=== Begin Enclosure ===
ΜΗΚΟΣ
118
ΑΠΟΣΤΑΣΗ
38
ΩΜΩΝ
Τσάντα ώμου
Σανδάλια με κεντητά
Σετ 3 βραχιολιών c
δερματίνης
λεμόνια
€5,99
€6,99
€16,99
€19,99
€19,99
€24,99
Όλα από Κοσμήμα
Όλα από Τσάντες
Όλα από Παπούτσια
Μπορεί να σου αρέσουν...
=== End Enclosure ===
§ Instructions to follow
Rewrite the records with "Σανδάλια" changed to "Πέδιλα", leaving every other line unchanged.

§ Response
ΜΗΚΟΣ
118
ΑΠΟΣΤΑΣΗ
38
ΩΜΩΝ
Τσάντα ώμου
Πέδιλα με κεντητά
Σετ 3 βραχιολιών c
δερματίνης
λεμόνια
€5,99
€6,99
€16,99
€19,99
€19,99
€24,99
Όλα από Κοσμήμα
Όλα από Τσάντες
Όλα από Παπούτσια
Μπορεί να σου αρέσουν...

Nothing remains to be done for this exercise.